[START EXERCISE DATA]

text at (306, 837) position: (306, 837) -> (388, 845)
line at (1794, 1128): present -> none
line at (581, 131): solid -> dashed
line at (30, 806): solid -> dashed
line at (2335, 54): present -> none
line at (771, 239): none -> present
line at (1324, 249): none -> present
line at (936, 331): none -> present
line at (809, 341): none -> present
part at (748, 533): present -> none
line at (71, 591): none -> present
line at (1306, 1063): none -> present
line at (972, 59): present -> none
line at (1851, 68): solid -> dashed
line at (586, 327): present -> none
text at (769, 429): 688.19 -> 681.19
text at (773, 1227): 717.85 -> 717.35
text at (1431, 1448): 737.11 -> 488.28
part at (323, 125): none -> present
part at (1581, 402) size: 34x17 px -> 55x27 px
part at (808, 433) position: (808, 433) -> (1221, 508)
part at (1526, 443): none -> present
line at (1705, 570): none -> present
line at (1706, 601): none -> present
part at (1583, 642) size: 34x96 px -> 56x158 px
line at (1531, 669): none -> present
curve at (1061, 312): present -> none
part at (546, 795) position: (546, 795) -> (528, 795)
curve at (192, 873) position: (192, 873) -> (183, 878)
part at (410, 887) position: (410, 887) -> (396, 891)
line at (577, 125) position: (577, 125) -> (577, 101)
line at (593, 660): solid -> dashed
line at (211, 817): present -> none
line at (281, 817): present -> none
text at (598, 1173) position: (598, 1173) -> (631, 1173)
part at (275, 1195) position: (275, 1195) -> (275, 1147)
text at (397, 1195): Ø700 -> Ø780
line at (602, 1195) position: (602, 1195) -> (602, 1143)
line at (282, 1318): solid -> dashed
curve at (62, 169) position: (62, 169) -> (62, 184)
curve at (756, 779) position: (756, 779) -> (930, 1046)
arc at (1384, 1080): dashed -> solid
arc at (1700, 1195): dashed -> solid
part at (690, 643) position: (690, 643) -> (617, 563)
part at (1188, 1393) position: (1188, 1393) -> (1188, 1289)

[END EXERCISE DATA]

◆ CHALLENGE:
Copy all 45 lines of the material above, changing nothing.

◆ RESPONSE:
text at (306, 837) position: (306, 837) -> (388, 845)
line at (1794, 1128): present -> none
line at (581, 131): solid -> dashed
line at (30, 806): solid -> dashed
line at (2335, 54): present -> none
line at (771, 239): none -> present
line at (1324, 249): none -> present
line at (936, 331): none -> present
line at (809, 341): none -> present
part at (748, 533): present -> none
line at (71, 591): none -> present
line at (1306, 1063): none -> present
line at (972, 59): present -> none
line at (1851, 68): solid -> dashed
line at (586, 327): present -> none
text at (769, 429): 688.19 -> 681.19
text at (773, 1227): 717.85 -> 717.35
text at (1431, 1448): 737.11 -> 488.28
part at (323, 125): none -> present
part at (1581, 402) size: 34x17 px -> 55x27 px
part at (808, 433) position: (808, 433) -> (1221, 508)
part at (1526, 443): none -> present
line at (1705, 570): none -> present
line at (1706, 601): none -> present
part at (1583, 642) size: 34x96 px -> 56x158 px
line at (1531, 669): none -> present
curve at (1061, 312): present -> none
part at (546, 795) position: (546, 795) -> (528, 795)
curve at (192, 873) position: (192, 873) -> (183, 878)
part at (410, 887) position: (410, 887) -> (396, 891)
line at (577, 125) position: (577, 125) -> (577, 101)
line at (593, 660): solid -> dashed
line at (211, 817): present -> none
line at (281, 817): present -> none
text at (598, 1173) position: (598, 1173) -> (631, 1173)
part at (275, 1195) position: (275, 1195) -> (275, 1147)
text at (397, 1195): Ø700 -> Ø780
line at (602, 1195) position: (602, 1195) -> (602, 1143)
line at (282, 1318): solid -> dashed
curve at (62, 169) position: (62, 169) -> (62, 184)
curve at (756, 779) position: (756, 779) -> (930, 1046)
arc at (1384, 1080): dashed -> solid
arc at (1700, 1195): dashed -> solid
part at (690, 643) position: (690, 643) -> (617, 563)
part at (1188, 1393) position: (1188, 1393) -> (1188, 1289)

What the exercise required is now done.